Supercomputing and artificial intelligence are poised to become important competitive advantages that technologically developed companies and countries have against others in the coming years. Exascale supercomputers will be instrumental for traditional simulations, data analytics, and scientific discoveries, whereas AI supercomputers will be used for various pathfinding tasks, such as drug discovery or space exploration that do not necessarily require FP64 precision. The key thing is that to be competitive, supercomputing sites will need to support both AI and HPC workloads, which is why modern supercomputers use both CPUs and GPUs to have maximum flexibility and to support all kinds of capabilities.
Being behind their American rivals, Chinese developers are exploring multiple approaches to exascale systems, including 'traditional' CPU + GPU architecture and hybrid processors with vector units. Yet another approach tested by Chinese researchers is Tianhe-3 machine that uses proprietary Armv8-based Phytium 2000+ (FTP) and the Matrix 2000+ (MTP) processor/node architecture, reports Next Platform.
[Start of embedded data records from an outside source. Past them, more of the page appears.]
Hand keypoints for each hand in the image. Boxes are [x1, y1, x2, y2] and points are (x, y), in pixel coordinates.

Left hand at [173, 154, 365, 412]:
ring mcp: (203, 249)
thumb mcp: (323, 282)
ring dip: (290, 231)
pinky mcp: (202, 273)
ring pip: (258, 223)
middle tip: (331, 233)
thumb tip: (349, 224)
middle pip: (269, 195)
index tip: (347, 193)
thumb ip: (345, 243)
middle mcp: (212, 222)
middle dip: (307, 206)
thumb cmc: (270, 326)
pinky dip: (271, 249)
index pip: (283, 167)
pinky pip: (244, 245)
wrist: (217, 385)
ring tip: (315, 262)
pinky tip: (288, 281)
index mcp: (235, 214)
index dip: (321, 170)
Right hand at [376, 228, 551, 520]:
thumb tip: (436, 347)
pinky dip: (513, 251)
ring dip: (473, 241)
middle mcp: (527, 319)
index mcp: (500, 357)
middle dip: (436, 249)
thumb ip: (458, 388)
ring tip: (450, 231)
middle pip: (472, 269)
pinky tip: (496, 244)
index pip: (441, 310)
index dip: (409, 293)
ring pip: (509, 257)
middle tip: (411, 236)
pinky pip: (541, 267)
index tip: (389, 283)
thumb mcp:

The Phytium-designed FTP part has 64 cores distributed over eight eight-core 'panels' each featuring its own memory controller unit (MCU), 2MB L2 cache per every four cores, and 32KB L1 cache per core. The 64-core FTP operates at 2.20 GHz and delivers 614.4 FP64 GFLOPS performance. To put the number into contest, Fujitsu's 48-core A64FX processor for the Fugaku supercomputer has a theoretical peak performance of 3.3792 FP64 TFLOPS. Meanwhile, the MTP has four 'super nodes' featuring 32 cores and two MCUs per node. The report does not disclose power consumption of FTP and MTP, it also omits peak performance of the latter.
To test the supercomputing architecture, the researchers used a CNN AI workload with a single sample input, but found that the node is "weak and the processor performance itself cannot be fully exerted." Meanwhile, CNN performance with multiple inputs was found to be considerably better as there was a "huge improvement of both two processes (GEMM and Conv2D with the increase in input samples." Still, while FTP could approach its peak performance, MTP could not be fully exploited because of low memory bandwidth.
"We evaluated the training performance of CNN on the Tianhe-3 prototype," the abstract description of the performance evaluation reads (opens in new tab). "The performance of image convolution and matrix multiplication on the FTP and MTP was tested to evaluate the single-node performance, and the Allreduce element was tested to evaluate the scalability of the distributed training on the prototype cluster. We also qualitatively analyzed the performance bottlenecks of CNN on the FTP and MTP processors by Roofline model and provided some optimization suggestions for improving the CNN on the Tianhe-3 prototype."
It is noteworthy that unlike upcoming exascale supercomputers developed in the U.S., Tianhe-3 was not optimized for AI workloads, so the very fact that it can run them is significant. Meanwhile, peak FP64 performance of the Phytium 2000+does not seem to be very high when compared to Fujitsu's A64FX, so it remains to be seen whether it is reasonable to use such a CPU for exascale systems. Furthermore, with Phytium blacklisted by the U.S. government, it is unclear if the CPU developer can use a more advanced fabrication process to scale its Arm architecture for supercomputers to gain performance and lower power consumption.